_Consignes de l'exercice:_
Selon le passage du texte, quel état d'être est le seul qui sache faire le pont entre matériel et immatériel ?

Partir pour partir et chanter en soi, la complicité d'avec le divin...assis à ma table, je peux rejoindre les lieux les plus éloignés que l'homme peut atteindre: le Bing-Bang lui même dévoile ses derniers secrets à Hubble.
Quiétude adulée comme cie, je n'ose allumer le radio et briser ce Silence plein de vides lumineux. Je pense rapidement à toutes sortes de choses sans lien entre eux. Les idées, devenues que des bulles d'air dans l'eau, je les regarde monter à la surface où elles éclatent en bouillonnant sous la lumière blanche de la Lune.
Le tableau des Illusions déroule son film sans fin. Et le Rêve dont nous parle les Australiens autotochnes n'est pas une...illusion, mais un de facto évident...des océans temporels ne peuvent suffire à modifier cette donnée.
Les frontières ne sont plus que les interfaces de nos différences. De plus en plus poreuses, ces mêmes frontières sont aussi les dépositaires de nos histoires collectives ou individuelles. Et les gardiennes aveugles des privilèges honteux de nos sociétés malades . Qu'importe! Faut ramer pour continuer d'avancer sur cet océan sans limite visuelle.
La Félicité Active s' impose comme le seul état d'être, enviable plus que tout autre. Le seul qui sache faire le pont, entre matériel et immatériel, sans se tromper. La force des Saddhus. Ou des Saints et Saintes. Le Graal légendaire est toujours là, au coeur des humains. Pour le citoyen de la Terre, une aspiration salutaire qui prévient de la démence des guerres de toutes sortes qui prévalent jusque dans nos coeurs humains.
C'étions errances dans les méandres nocturnes d'une nuit de Février...une autre nuit sans prix, pour une autre journée, hors prix.

_Données sources:_
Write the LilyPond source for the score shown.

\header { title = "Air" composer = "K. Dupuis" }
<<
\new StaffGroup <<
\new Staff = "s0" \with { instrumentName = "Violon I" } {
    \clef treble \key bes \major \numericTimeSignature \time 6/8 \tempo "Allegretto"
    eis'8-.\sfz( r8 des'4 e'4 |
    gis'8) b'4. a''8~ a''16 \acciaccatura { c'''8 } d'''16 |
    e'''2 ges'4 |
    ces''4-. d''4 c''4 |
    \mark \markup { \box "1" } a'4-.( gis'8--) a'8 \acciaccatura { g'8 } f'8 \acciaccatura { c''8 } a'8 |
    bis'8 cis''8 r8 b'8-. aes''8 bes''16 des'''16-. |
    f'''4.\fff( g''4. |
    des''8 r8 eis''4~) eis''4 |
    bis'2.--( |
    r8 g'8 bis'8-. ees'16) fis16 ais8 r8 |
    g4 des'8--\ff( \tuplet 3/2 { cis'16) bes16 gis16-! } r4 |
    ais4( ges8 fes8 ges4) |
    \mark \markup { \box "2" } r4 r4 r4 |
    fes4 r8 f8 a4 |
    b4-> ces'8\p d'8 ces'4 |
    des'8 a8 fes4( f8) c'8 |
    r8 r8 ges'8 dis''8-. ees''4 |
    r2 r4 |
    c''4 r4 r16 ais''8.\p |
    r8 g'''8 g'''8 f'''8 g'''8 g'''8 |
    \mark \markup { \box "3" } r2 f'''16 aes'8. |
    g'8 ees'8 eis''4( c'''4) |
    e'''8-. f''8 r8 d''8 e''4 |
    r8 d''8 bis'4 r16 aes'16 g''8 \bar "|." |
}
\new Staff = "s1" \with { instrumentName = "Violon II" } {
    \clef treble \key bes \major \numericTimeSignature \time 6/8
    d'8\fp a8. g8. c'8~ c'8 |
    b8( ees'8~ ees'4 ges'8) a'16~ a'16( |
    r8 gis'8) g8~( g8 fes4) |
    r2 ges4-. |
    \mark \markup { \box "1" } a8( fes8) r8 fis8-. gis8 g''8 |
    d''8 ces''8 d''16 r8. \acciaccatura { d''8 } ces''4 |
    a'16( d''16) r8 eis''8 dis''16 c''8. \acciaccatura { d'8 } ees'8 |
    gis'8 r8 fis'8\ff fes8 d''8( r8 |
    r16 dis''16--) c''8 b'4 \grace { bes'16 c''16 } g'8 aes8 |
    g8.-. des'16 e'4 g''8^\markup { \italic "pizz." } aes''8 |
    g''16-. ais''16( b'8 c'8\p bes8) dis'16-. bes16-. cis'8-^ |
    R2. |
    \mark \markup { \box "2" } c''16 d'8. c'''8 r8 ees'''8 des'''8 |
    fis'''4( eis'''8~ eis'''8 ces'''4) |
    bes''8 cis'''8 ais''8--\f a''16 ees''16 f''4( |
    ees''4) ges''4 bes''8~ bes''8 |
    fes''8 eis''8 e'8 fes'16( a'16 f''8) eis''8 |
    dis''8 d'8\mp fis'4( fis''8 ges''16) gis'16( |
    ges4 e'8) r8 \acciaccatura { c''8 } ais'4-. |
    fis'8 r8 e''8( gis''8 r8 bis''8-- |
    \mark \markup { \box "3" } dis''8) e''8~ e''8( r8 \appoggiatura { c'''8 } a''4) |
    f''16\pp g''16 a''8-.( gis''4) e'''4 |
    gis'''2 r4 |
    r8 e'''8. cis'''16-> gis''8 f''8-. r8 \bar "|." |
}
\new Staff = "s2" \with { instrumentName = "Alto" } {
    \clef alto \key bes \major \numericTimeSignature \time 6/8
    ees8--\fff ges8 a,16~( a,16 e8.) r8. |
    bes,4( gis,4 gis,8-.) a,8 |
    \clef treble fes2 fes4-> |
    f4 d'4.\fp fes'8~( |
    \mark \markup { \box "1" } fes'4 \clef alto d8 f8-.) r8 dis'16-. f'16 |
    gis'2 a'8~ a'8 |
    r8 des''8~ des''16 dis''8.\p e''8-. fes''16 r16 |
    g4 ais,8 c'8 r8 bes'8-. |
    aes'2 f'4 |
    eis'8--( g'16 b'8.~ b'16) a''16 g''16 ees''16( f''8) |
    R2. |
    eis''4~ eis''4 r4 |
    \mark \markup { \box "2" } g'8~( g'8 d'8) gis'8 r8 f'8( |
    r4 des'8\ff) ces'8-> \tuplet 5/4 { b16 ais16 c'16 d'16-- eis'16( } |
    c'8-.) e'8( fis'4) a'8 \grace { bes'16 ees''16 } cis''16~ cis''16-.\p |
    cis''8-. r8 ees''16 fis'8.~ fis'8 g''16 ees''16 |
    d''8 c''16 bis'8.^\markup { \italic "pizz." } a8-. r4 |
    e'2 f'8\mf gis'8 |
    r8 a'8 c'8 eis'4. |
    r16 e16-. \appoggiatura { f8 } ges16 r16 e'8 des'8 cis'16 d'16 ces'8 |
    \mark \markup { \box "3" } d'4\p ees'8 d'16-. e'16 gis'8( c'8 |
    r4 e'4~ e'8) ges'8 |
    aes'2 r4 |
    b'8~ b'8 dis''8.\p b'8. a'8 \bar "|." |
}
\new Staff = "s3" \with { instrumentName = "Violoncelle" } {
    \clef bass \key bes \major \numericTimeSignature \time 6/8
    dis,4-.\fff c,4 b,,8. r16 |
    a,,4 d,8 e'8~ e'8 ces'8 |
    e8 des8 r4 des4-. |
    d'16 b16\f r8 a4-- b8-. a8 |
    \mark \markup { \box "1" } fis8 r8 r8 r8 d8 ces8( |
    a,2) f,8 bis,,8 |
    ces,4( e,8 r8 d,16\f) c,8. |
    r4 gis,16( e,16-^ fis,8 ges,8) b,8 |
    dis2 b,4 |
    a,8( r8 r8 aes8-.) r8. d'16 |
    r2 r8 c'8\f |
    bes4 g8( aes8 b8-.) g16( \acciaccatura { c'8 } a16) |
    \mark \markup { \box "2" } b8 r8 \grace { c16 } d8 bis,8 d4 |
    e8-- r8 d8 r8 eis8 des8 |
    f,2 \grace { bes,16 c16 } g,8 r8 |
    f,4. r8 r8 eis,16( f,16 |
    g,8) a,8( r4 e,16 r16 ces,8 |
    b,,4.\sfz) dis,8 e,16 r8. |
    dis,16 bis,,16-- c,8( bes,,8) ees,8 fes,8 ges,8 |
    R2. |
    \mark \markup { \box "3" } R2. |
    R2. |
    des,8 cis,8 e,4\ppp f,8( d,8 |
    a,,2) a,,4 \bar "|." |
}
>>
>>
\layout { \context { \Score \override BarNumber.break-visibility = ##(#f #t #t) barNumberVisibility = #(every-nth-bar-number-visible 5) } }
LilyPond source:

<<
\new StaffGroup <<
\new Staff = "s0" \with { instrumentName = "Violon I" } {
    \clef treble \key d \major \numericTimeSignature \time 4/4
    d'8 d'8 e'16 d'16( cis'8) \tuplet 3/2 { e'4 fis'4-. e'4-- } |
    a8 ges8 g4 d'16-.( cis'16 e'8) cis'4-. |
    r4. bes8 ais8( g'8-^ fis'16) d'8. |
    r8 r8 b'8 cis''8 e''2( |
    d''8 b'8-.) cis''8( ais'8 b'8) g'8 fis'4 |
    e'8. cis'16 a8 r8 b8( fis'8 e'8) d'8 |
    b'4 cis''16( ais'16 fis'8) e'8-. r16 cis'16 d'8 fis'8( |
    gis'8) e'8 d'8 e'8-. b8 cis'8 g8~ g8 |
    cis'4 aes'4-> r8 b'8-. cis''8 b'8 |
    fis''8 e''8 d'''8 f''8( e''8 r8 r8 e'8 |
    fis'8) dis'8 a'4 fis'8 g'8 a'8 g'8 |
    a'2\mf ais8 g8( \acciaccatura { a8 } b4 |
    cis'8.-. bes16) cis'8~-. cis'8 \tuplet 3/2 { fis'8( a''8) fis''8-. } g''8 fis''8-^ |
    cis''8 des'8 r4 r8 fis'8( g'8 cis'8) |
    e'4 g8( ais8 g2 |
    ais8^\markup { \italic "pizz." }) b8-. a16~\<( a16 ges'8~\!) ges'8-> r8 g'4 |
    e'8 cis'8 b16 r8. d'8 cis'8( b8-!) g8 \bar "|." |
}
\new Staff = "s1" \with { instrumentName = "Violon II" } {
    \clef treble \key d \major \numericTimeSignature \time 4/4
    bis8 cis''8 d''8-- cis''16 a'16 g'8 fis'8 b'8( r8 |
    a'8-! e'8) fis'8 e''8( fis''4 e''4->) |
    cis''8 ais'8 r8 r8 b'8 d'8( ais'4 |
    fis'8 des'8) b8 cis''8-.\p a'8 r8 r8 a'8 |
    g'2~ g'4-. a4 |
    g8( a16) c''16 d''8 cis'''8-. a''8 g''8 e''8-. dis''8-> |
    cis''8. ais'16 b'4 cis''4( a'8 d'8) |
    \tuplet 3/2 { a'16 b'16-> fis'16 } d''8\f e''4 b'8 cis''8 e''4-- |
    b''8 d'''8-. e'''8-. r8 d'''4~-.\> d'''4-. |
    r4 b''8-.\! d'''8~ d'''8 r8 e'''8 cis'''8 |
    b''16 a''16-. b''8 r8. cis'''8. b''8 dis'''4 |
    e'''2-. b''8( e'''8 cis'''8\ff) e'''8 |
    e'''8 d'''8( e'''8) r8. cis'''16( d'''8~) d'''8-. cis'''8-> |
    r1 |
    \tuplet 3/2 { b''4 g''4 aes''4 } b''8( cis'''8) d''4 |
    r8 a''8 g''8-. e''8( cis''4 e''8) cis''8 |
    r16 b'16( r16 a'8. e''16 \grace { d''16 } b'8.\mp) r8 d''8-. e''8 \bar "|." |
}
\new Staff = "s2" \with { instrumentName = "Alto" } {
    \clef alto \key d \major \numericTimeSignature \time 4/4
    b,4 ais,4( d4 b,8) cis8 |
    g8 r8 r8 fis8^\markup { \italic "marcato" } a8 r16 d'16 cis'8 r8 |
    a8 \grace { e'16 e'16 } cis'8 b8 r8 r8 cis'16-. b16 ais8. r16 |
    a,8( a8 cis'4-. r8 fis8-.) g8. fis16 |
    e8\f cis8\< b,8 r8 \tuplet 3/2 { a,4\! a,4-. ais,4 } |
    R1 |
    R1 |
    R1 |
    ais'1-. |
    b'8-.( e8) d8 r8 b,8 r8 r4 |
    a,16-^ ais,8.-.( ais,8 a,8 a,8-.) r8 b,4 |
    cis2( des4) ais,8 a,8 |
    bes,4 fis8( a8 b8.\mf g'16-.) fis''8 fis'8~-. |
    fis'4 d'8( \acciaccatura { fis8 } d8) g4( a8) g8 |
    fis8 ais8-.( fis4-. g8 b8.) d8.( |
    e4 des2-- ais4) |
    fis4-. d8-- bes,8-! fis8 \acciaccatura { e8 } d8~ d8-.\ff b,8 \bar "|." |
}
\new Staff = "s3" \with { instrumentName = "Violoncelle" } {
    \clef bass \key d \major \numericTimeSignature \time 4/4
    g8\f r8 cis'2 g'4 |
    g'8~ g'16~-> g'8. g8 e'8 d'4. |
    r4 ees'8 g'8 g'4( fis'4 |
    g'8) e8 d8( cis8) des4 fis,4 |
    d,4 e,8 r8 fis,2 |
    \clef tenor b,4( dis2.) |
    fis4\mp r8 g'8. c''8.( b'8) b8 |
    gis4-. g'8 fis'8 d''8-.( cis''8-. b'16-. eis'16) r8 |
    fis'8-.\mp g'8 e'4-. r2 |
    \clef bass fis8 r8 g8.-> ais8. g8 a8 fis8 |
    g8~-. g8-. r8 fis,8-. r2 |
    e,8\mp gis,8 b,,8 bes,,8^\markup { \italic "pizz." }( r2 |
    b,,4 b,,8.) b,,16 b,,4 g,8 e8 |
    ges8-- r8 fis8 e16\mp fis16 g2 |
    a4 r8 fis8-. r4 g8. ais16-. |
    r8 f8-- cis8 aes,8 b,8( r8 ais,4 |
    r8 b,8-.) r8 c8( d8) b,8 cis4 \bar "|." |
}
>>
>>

_Réponse rédigée:_
La Félicité Active.